“In Asawa’s hands, wire was transformed from an instrument of imprisonment into a lifeline, a route to imaginative freedom.”—Deborah Solomon
November 2025
Ruth Asawa Turned Wire Into Her Lifeline By Deborah Solomon Ruth Asawa only needed four hours of sleep a night. This was her explanation for how she got so much done. If you roll out of bed at 4 a.m., you can have a few undisturbed hours in your studio before your children (she was married, with six kids) wake up and start asking questions. Maaaa, what’s for breakfast?
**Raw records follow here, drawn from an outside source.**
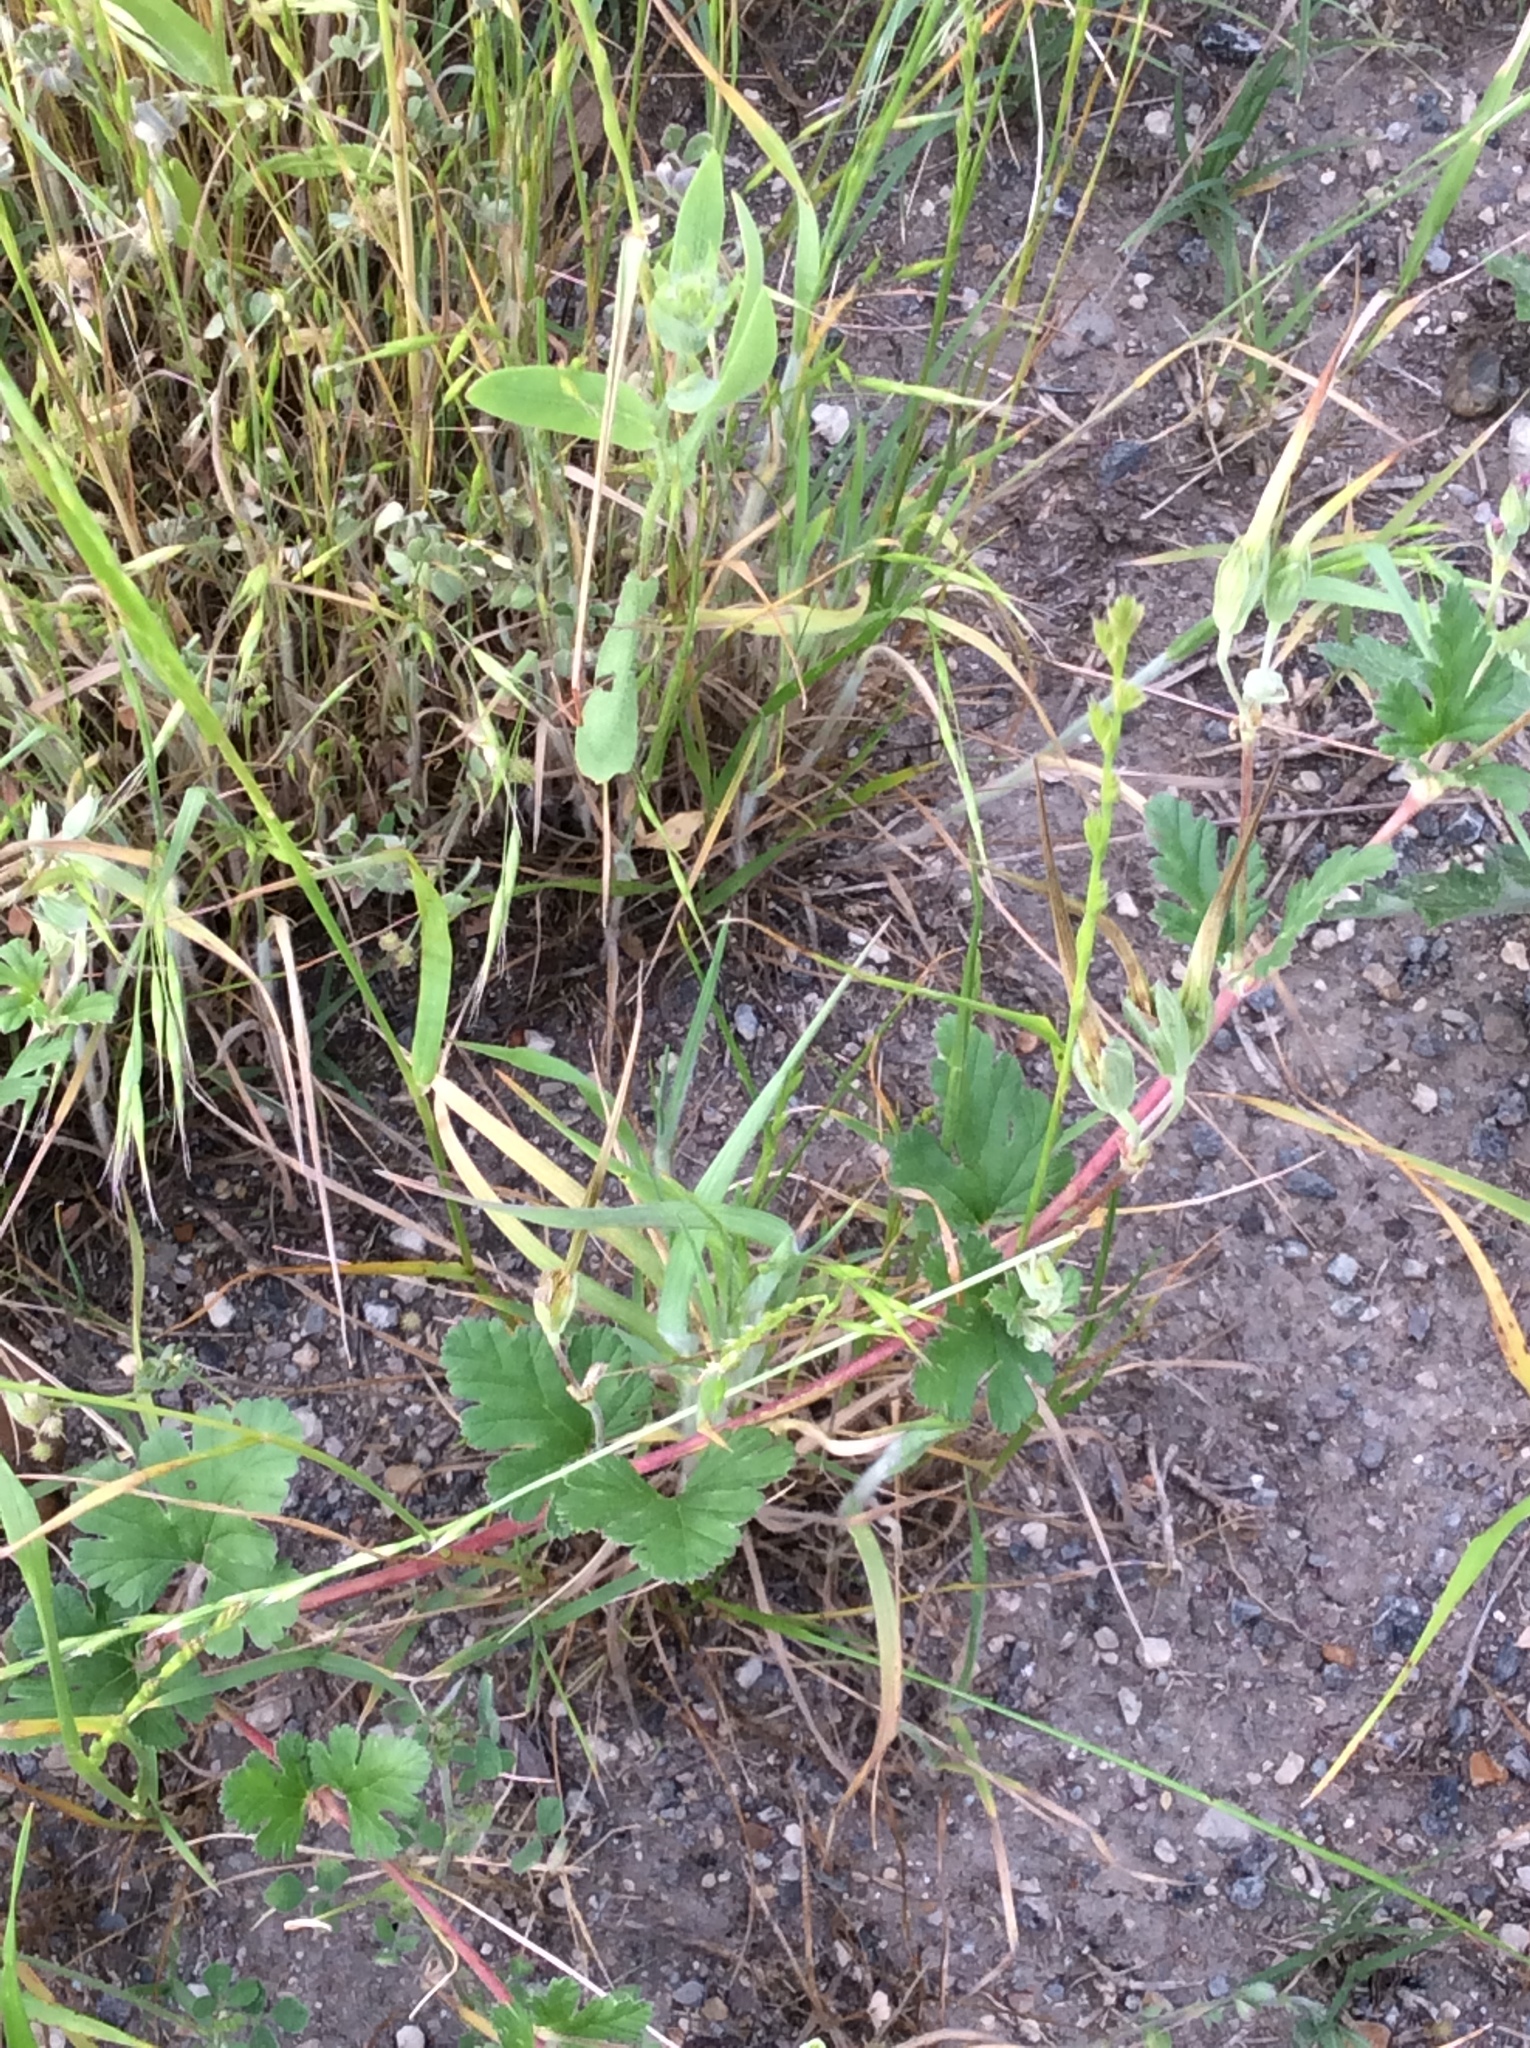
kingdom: Plantae
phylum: Tracheophyta
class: Magnoliopsida
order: Geraniales
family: Geraniaceae
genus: Erodium
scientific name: Erodium texanum
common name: Texas stork's-bill
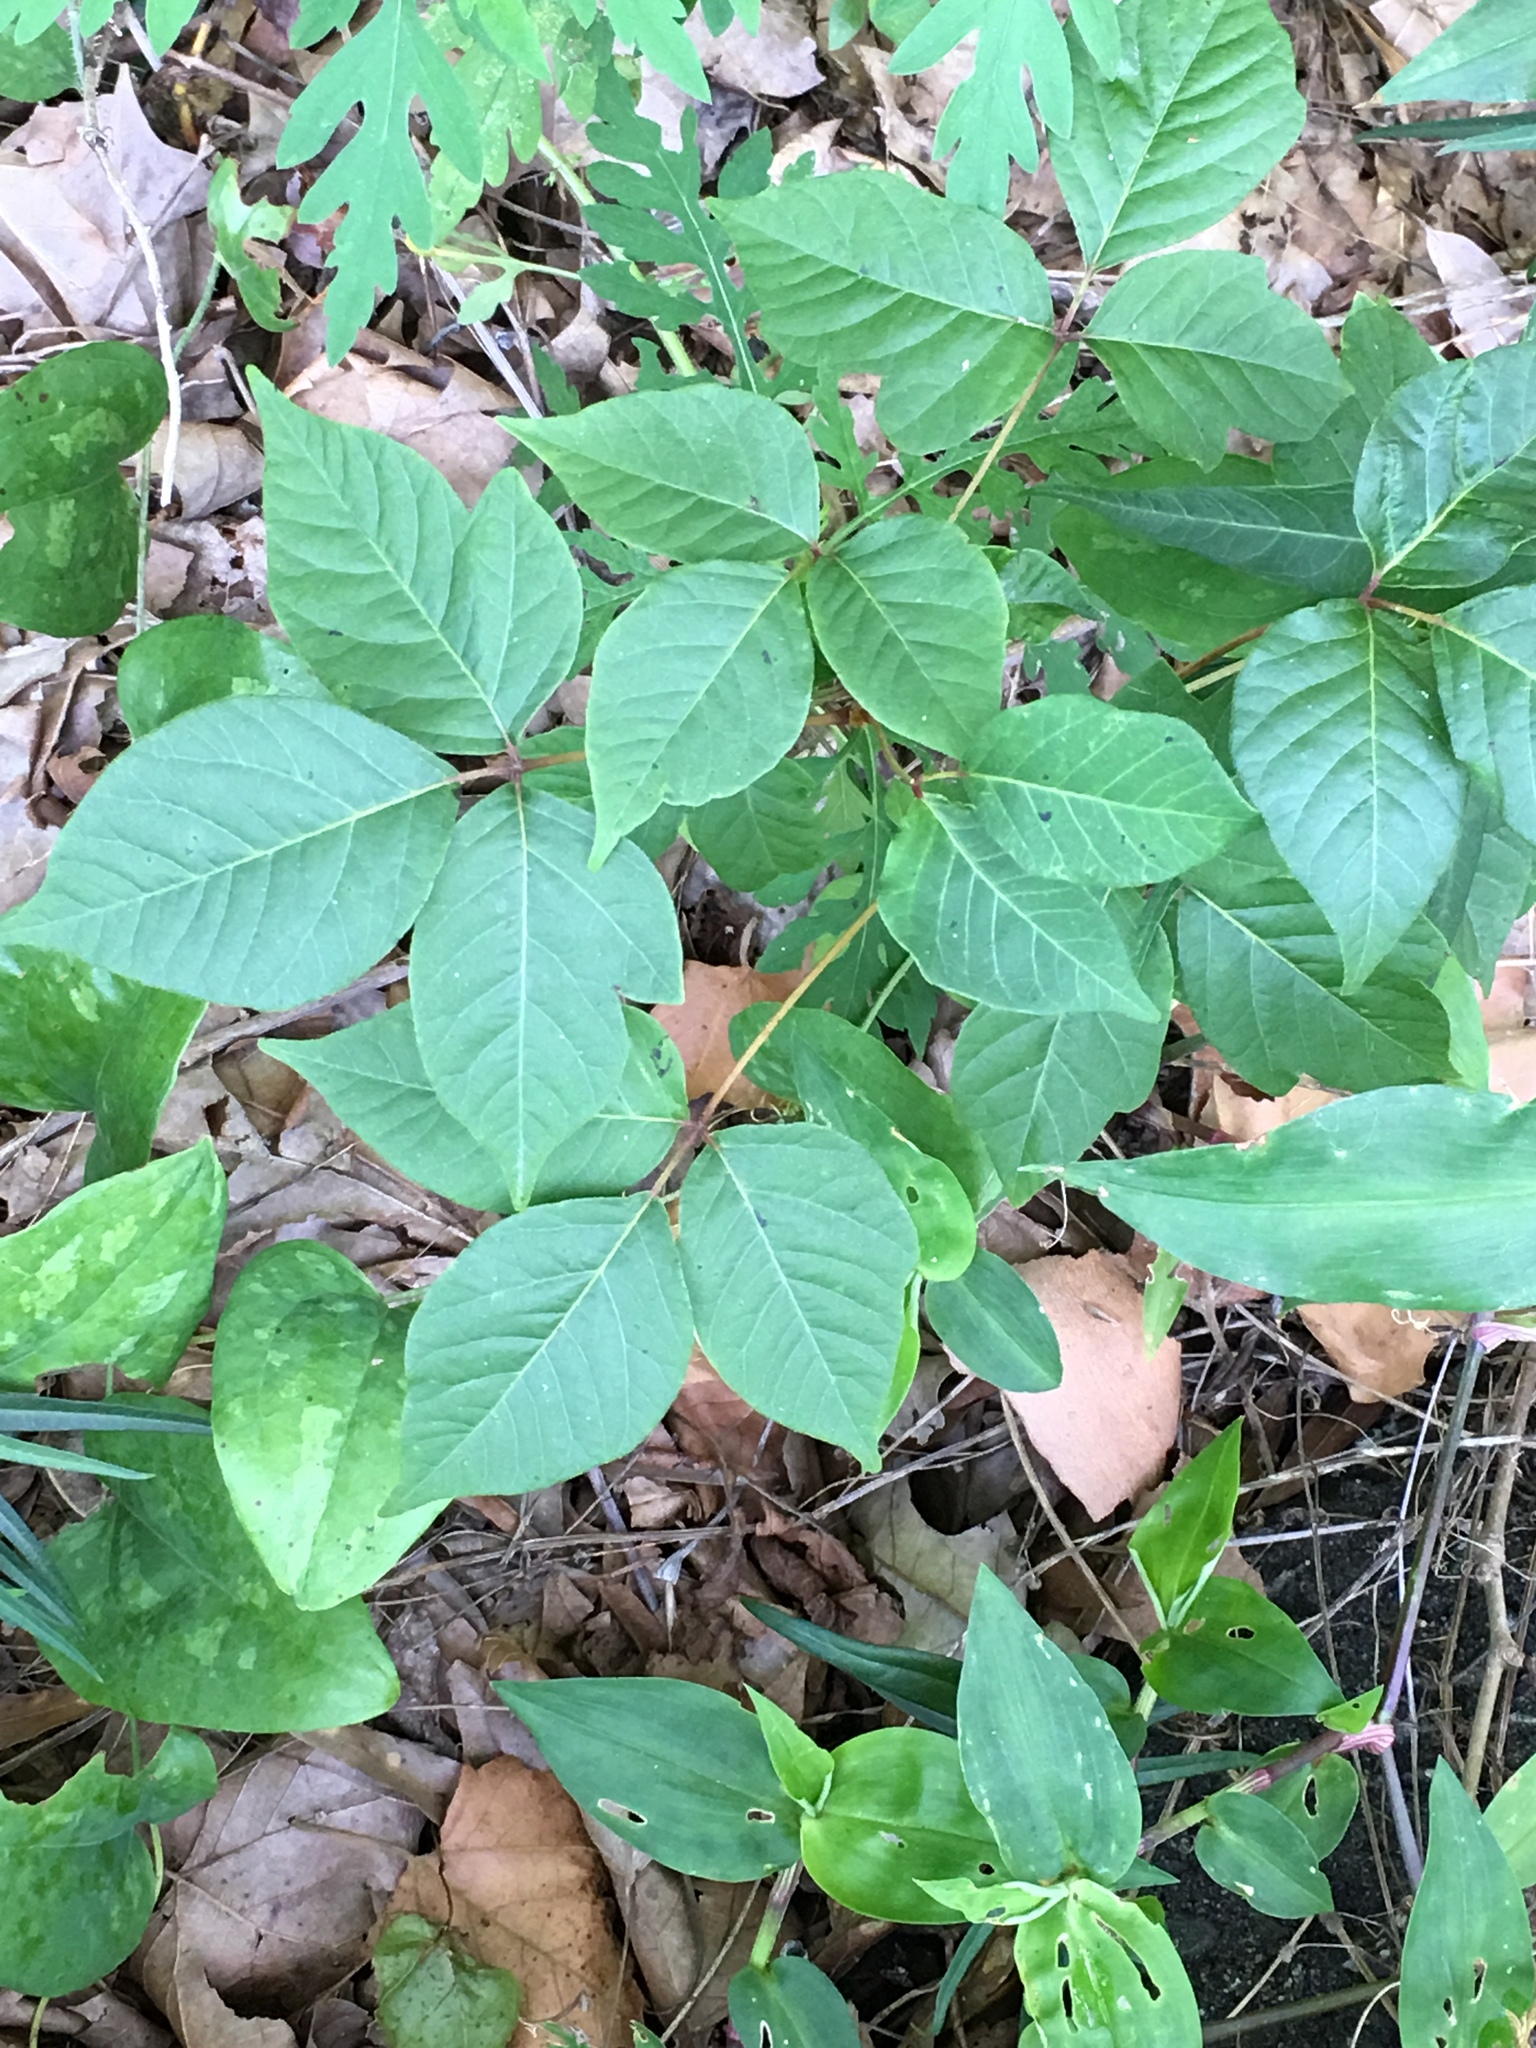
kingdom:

Where are you?
She was easy to locate; she did much of her artwork in her living room in the Noe Valley neighborhood in San Francisco. We know from photographs that she liked to sit on the floor, cross-legged and within reach of her materials — spools of inexpensive industrial wire. From this hardware-store staple, she spun, loop by loop, inch by inch, fabulous abstract sculptures that hung from the ceiling and mesmerized visitors to her home with their lacy delicacy and wavy, spiraling silhouettes.
Asawa, who died in 2013 at age 87, is currently the subject of a must-see, prodigiously moving retrospective at the Museum of Modern Art. Although overlooked by the art establishment for most of her life, she has garnered star-level magnitude at last, thanks to the efforts of revisionist art historians.